Less servers, more serverless
Servers also have problems in the opposite direction to overloading: under-utility. A server, like Tim Berners-Lee’s machine that cannot be “powered down”, has to be up 100% of the time. Even if your app gets one visit for ten seconds a day, you still pay for the other 86,390.
Serverless mitigates this problem. They can be spooled up and powered down at will. “Serverless” is a misnomer–a server is still involved. But you don’t have a dedicated server that is up all the time. Instead, the server is event-driven, only coming to life when a request is made.
Though there were earlier versions, AWS Lambda was the first serverless framework that saw widespread use.

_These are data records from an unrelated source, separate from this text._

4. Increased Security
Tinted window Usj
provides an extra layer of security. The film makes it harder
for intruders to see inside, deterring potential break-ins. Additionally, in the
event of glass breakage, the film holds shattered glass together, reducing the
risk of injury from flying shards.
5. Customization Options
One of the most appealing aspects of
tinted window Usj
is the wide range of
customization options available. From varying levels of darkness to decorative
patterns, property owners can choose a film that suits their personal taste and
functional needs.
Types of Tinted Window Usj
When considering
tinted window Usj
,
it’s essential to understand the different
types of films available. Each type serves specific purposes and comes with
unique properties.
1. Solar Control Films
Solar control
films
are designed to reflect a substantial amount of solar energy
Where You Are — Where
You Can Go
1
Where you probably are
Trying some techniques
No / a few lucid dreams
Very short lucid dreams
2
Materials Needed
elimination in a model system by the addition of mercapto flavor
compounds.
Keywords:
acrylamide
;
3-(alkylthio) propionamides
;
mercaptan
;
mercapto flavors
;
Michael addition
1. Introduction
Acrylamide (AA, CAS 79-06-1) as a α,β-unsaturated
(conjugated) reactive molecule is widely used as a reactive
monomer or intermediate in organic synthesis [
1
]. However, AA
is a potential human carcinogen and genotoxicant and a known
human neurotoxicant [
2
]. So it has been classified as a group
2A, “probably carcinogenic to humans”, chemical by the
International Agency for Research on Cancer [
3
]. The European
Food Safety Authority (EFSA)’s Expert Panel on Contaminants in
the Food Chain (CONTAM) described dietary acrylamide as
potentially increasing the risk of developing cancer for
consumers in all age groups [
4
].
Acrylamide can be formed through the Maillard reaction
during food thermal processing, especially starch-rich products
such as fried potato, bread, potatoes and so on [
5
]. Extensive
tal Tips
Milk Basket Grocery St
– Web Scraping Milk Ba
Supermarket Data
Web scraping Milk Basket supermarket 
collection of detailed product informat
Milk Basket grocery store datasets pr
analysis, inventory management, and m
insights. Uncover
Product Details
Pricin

The benefits of serverless are two-fold:
- You only pay for what you use—just those 10 seconds if that’s all that’s happening on your app.
- You don’t have to worry about all the DevOps side of servers. No planning, no management, no maintenance.
The downsides mostly come with performance. You have a “cold start” problem with serverless functions, where the resources have to be provisioned each time, adding to latencies. And, the servers of serverless are still centralized, so you still have a long round-trip.
So we come to the present. Servers aren’t dying, but are far away and can fall over; CDNs cache your content close to users, but only the static stuff; and serverless means less DevOps and (potentially) lower costs, but higher latencies from cold starts.
Livin’ on the edge
The beauty of the edge is that it is taking the best part of CDNs (being close to users) and the best part of serverless (running functions) and marrying them together.
With the edge, you can execute custom code close to users. This has a ton of benefits.
This is the only thing your users care about. Does your website load fast, does it hang, is it frustrating to use?
As a site or app is served from an edge server near them, it’s going to be faster than if on a centralized server.
But the performance benefits don’t end there. As compute is performed on the edge, not by the user’s browser:
- The app is less resource-intensive on the end user’s machine, so less use of CPU and memory and less chance of browser hangs.
- Smaller payloads are sent to the end user, so less bandwidth is used.
- As functions are run in a controlled environment, there is consistent behavior of functions and APIs.
Moving computation from the client/device to the serverless edge also reduces potential vectors of attack on your app. In the words of Kitson Kelly, DX Engineering Lead at Deno, “that means you immediately decrease the amount of surface area that you expose to your end users.” He says (abbreviated for clarity):
Your device doesn’t have to make API calls to your backend services. I think all of us had to defend against that. But if you take the compute off the device and all you are sending is HTML and CSS, well, you’ve eliminated that problem. The only thing that gets off your network is the stuff you want to render to the customer.
In addition, DDoS attacks are more difficult. Any attacker isn’t taking down one server, they need to take down dozens, hundereds, maybe thousands across the globe. Even if they succeed in taking 10 servers offline, there might still be 20 available servers that traffic can be rerouted to.
Better developer experience
Right now, writing code for the edge is trickier than it needs to be. For the most part, this is due to the hybrid nature of edge development. Most frameworks that implement it aren’t edge-first, so developers must pick and choose whether any given function or page is server-side rendered on the edge or rendered in the browser.
The edge is the next iteration of the internet. From the IBM 360/91 to Berners-Lee’s NeXT machine to Akamai’s CDNs to Amazon’s data farms to serverless to the edge. Each stage has built on the last, learning lessons and fixing mistakes. The edge is the next stage of making the web a faster, more secure place for users and developers.